Compare to, say, Elizabeth Jane Howard’s The Light Years—which captures an image of an era in a manner totally open-handed and empathetic; hers are all characters you can picture, personalities you can grab hold of—or Annie Dillard’s Pilgrim At Tinker Creek, with its insistence that we recognize transcendent beauty and mystery and terror. Compare to Sharp Objects by Gillian Flynn, which bares to a reader’s gaze the futile, pathetic, self-defeating cruelties of stifled women, and the incredible physical violence that underpins those cruelties, a topic which very few authors are willing to engage with. Compare to Simone Schwarz-Bart’s steely tale of persistence and resistance, The Bridge of Beyond. These are all books you can sink your teeth into. They’re books that I want to discuss.

This isn’t to say that men don’t write books like this; I wrote a long review of Anthony Burgess’s Earthly Powers, which raised a lot of major moral dilemmas and deserved to be thoroughly considered, and obviously he is not the only man to produce such work. It remains true, though, that many of the books I read that have the more interesting questions in them happen to be by women. Books like The Moon and Sixpence do raise questions (such as, “Is it moral to leave your wife and children with no explanation and never speak to them again in order to nurture your own artistic genius?”), but more and more these days, I find myself bored by these questions; I even find them, frankly, self-indulgent. (What are we meant to say to Maugham, “no”? I would quite like to say “no”. But instead we get two hundred pages.)

You may, of course, think that I ought not to worry about reviewing equal numbers of men and women writers at all. Male authors have comprised the canon for so very long, and even social media campaigns like the Year of Reading Women, or Kamila Shamsie’s proposed Year of Publishing Women, can only go a little way towards recovering a debt that has been accruing for literally millennia. But I want to read the best of what there is, I want to think hard about the best of what there is, and it seems to me that the best way to do that without succumbing to unconscious bias of one sort or another is to make a profound effort to be as balanced as possible. If 50% of the books I read are by men, but male-authored books constitute only 23% of what I review, that’s a balance I need to look at more closely.

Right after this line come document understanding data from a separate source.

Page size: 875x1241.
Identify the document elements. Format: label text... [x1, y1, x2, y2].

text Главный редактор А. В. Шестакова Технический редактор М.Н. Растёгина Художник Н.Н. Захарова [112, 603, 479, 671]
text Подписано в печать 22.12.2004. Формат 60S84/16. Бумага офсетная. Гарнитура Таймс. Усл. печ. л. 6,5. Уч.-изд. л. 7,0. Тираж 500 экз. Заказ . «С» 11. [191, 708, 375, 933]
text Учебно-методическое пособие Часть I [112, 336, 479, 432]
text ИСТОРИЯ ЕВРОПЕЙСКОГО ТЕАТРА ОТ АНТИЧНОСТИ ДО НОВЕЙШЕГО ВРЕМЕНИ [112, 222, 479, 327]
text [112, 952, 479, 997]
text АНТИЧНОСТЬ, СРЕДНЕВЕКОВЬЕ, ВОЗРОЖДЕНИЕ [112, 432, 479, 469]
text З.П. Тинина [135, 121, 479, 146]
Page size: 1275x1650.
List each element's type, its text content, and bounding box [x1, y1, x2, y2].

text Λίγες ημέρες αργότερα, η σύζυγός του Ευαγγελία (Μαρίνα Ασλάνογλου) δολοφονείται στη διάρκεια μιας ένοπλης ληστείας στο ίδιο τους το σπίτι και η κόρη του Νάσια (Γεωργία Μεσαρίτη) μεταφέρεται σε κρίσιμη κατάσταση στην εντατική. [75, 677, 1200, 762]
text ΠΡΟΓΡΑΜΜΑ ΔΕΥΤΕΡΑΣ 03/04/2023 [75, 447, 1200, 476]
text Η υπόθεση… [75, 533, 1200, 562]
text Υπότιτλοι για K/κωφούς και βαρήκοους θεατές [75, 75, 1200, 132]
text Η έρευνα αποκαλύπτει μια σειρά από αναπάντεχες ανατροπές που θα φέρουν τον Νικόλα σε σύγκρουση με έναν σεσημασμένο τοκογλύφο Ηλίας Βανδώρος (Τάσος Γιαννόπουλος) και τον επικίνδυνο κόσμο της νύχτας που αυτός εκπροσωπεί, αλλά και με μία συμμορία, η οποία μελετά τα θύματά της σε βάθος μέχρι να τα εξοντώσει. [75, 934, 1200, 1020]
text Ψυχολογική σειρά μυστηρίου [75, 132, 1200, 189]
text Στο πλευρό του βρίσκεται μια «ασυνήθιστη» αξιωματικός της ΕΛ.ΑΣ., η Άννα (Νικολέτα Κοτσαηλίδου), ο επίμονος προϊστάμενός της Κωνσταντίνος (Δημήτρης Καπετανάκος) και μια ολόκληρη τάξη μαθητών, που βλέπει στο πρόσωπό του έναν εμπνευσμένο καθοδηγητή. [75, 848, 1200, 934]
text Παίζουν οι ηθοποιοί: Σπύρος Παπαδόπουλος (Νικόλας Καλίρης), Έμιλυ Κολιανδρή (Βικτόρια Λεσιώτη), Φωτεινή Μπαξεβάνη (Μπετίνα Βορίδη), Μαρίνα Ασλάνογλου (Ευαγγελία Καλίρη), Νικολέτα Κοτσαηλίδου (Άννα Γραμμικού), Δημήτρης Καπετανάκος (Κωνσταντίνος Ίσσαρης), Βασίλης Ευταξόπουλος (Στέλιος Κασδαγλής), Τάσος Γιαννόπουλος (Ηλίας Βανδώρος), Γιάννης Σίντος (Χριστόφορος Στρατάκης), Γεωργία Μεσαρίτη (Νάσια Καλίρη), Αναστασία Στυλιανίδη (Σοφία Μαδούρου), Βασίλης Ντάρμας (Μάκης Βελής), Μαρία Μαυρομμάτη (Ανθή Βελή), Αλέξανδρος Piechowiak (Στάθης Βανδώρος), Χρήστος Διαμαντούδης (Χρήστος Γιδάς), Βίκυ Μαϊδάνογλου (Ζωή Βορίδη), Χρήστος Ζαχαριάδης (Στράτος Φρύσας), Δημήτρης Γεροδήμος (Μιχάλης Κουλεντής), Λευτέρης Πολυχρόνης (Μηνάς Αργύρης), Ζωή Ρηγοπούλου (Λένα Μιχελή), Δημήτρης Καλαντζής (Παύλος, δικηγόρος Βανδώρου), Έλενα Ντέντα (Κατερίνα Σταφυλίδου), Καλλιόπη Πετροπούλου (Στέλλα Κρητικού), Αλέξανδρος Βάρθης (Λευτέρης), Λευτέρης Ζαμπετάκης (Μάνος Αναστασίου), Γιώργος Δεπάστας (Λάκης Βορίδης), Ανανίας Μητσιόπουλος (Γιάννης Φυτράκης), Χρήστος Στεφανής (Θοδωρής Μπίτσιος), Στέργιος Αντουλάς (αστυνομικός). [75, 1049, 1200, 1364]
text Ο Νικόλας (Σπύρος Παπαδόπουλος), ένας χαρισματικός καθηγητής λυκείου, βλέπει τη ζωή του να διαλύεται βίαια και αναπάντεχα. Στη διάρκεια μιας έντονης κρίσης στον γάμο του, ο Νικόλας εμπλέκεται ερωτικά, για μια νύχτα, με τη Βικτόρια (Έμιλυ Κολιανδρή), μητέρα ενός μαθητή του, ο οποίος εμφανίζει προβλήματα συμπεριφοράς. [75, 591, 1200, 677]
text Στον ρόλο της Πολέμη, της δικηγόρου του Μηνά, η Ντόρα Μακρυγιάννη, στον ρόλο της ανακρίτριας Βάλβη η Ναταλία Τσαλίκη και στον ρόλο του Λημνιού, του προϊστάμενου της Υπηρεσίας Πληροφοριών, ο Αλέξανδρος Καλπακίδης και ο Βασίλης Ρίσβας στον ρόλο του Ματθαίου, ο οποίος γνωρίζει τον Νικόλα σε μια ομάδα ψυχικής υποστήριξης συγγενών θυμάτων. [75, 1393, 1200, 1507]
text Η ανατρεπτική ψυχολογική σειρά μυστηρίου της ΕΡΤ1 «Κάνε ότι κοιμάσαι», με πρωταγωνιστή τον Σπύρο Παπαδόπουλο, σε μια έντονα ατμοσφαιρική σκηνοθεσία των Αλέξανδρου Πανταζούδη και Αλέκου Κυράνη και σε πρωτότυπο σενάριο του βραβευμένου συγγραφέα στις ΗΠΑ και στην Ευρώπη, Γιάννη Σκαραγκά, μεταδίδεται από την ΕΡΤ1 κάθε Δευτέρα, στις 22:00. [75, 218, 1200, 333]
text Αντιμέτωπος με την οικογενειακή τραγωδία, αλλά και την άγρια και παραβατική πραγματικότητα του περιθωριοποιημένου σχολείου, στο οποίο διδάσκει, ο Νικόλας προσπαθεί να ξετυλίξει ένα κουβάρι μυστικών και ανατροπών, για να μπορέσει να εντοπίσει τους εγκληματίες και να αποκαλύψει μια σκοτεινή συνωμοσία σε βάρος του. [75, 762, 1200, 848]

It seems to be general practice to finish a post like this with a resolution. I won’t do that. Partly I think that resolutions provide a false finality to issues that should really be dealt with in ever-evolving ways. Partly I don’t know what conclusion I ought to be drawing from this. I don’t think I am sexist in my reading habits; the gender bias in my reviewing habits is not evidence or proof or the foundation for an argument of anything in particular, simply an observation. A field note, if you will. Something to keep an eye on.